The correct sequence would be:
result = vml (matrix[0], vector.xxxx);
result = vmla(result, matrix[1], vector.yyyy);
...
NEON and SSE don't have built-in selection for the fields (this would require 8 bits in instruction incoding, per vector register). GLSL/HLSL for example does have this kind of facilities so most GPUs have also.
Alternative way to achieve this would be:
result.x = dp4(vector, matrix[0]);
result.y = dp4(vector, matrix[1]);
... // and of course, the matrix would be transpose for this to yield same result
The mul,madd,madd,madd sequence is usually preferred as it does not require write mask for the target register fields.
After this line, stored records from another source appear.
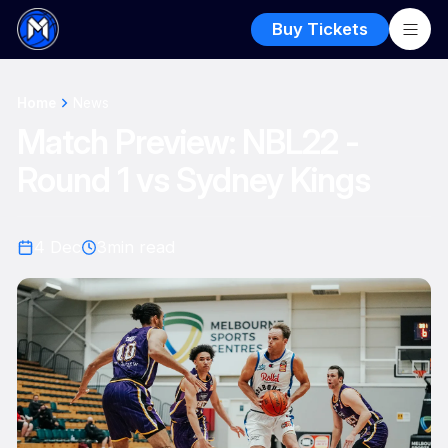
Buy Tickets
Home
News
Match Preview: NBL22 -
Round 1 vs Sydney Kings
4 Dec
3
min read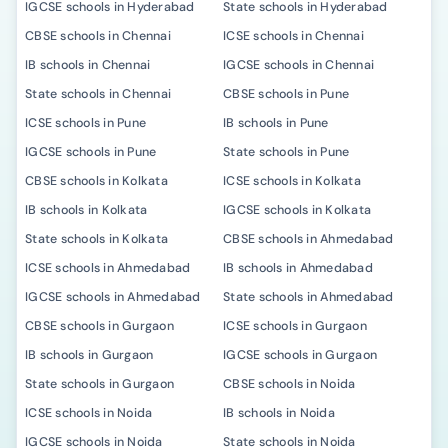
IGCSE schools in Hyderabad
State schools in Hyderabad
CBSE schools in Chennai
ICSE schools in Chennai
IB schools in Chennai
IGCSE schools in Chennai
State schools in Chennai
CBSE schools in Pune
ICSE schools in Pune
IB schools in Pune
IGCSE schools in Pune
State schools in Pune
CBSE schools in Kolkata
ICSE schools in Kolkata
IB schools in Kolkata
IGCSE schools in Kolkata
State schools in Kolkata
CBSE schools in Ahmedabad
ICSE schools in Ahmedabad
IB schools in Ahmedabad
IGCSE schools in Ahmedabad
State schools in Ahmedabad
CBSE schools in Gurgaon
ICSE schools in Gurgaon
IB schools in Gurgaon
IGCSE schools in Gurgaon
State schools in Gurgaon
CBSE schools in Noida
ICSE schools in Noida
IB schools in Noida
IGCSE schools in Noida
State schools in Noida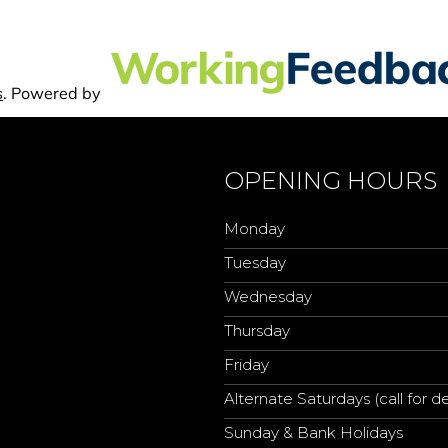
OPENING HOURS
Monday
Tuesday
Wednesday
Thursday
Friday
Alternate Saturdays (call for de
Sunday & Bank Holidays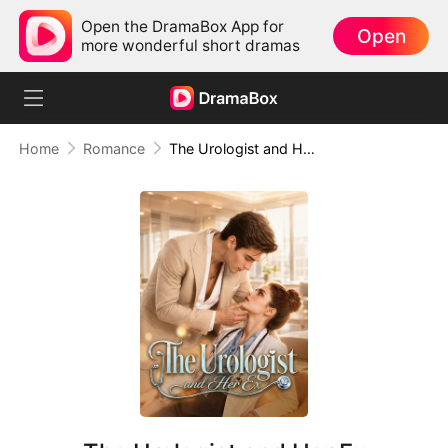
Open the DramaBox App for
Open
more wonderful short dramas
Home
Romance
The Urologist and Her Ex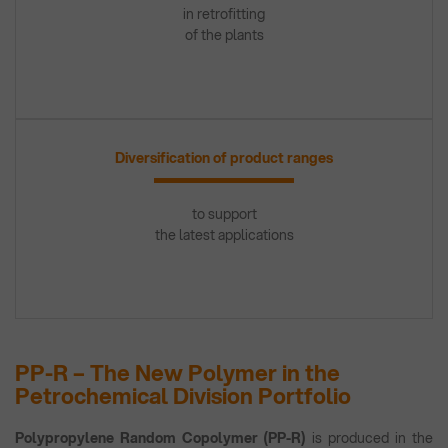
in retrofitting
of the plants
Diversification of product ranges
to support
the latest applications
PP-R – The New Polymer in the
Petrochemical Division Portfolio
Polypropylene Random Copolymer (PP-R)
is produced in the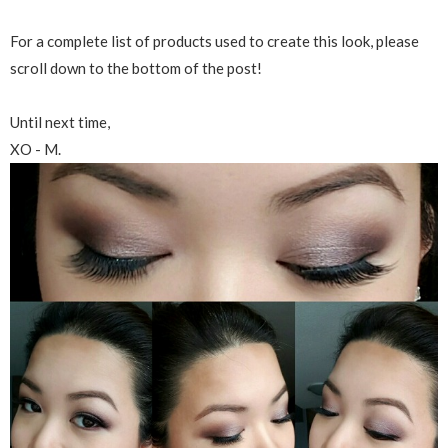
For a complete list of products used to create this look, please
scroll down to the bottom of the post!
Until next time,
XO - M.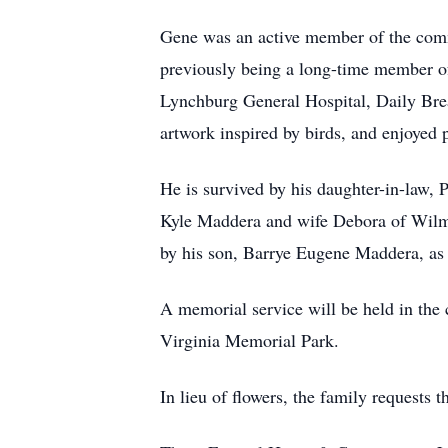
Gene was an active member of the com
previously being a long-time member of
Lynchburg General Hospital, Daily Bread
artwork inspired by birds, and enjoyed p
He is survived by his daughter-in-law,
Kyle Maddera and wife Debora of Wilmi
by his son, Barrye Eugene Maddera, as w
A memorial service will be held in the
Virginia Memorial Park.
In lieu of flowers, the family requests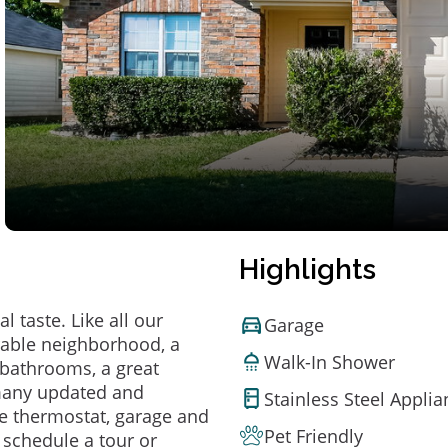
Highlights
 taste. Like all our
Garage
irable neighborhood, a
Walk-In Shower
bathrooms, a great
 many updated and
Stainless Steel Appli
e thermostat, garage and
Pet Friendly
o schedule a tour or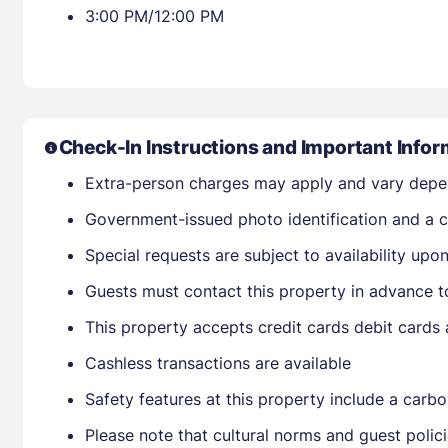
3:00 PM/12:00 PM
Check-In Instructions and Important Infor
Extra-person charges may apply and vary depe
Government-issued photo identification and a cr
Special requests are subject to availability up
Guests must contact this property in advance to
This property accepts credit cards debit cards
Cashless transactions are available
Safety features at this property include a carbo
Please note that cultural norms and guest polic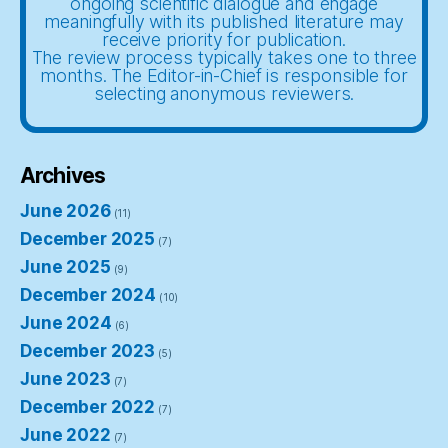
ongoing scientific dialogue and engage
meaningfully with its published literature may
receive priority for publication.
The review process typically takes one to three
months. The Editor-in-Chief is responsible for
selecting anonymous reviewers.
Archives
June 2026
(11)
December 2025
(7)
June 2025
(9)
December 2024
(10)
June 2024
(6)
December 2023
(5)
June 2023
(7)
December 2022
(7)
June 2022
(7)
Otherwise the code looks good. =)
Simply said the vmla instruction does the following:
struct
{
float val[4];
} float32x4_t
float32x4_t vmla (float32x4_t a, float32x4_t b, float32x4_t c)
{
float32x4 result;
for (int i=0; i<4; i++)
{
result.val[i] = b.val[i]*c.val[i]+a.val[i];
}
return result;
}
And all this compiles into a singe assembler instruction :-)
You can use this NEON-assembler intrinsic among other things in typical 4x4 matrix multiplications for 3D-graphics like this:
float32x4_t transform (float32x4_t * matrix, float32x4_t vector)
{
/* in a perfect world this code would compile into just four instructions */
float32x4_t result;
result = vml (matrix[0], vector);
result = vmla (result, matrix[1], vector);
result = vmla (result, matrix[2], vector);
result = vmla (result, matrix[3], vector);
return result;
}
This saves a couple of cycles because you don't have to add the results after multiplication. The addition is so often used that multiply-accumulates hsa become mainstream these days (even x86 has added them in some recent SSE instruction set).
Also worth mentioning: Multiply-accumulate operations like this are very common in linear algebra and DSP (digital signal processing) applications. ARM was very smart and implemented a fast-path inside the Cortex-A8 NEON-Core. This fast-path kicks in if the first argument (the accumulator) of a VMLA instruction is the result of a preceding VML or VMLA instruction. I could go into detail but in a nutshell such an instruction series runs four times faster than a VML / VADD / VML / VADD series.
Take a look at my simple matrix-multiply: I did exactly that. Due to this fast-path it will run roughly four times faster than implementation written using VML and ADD instead of VMLA.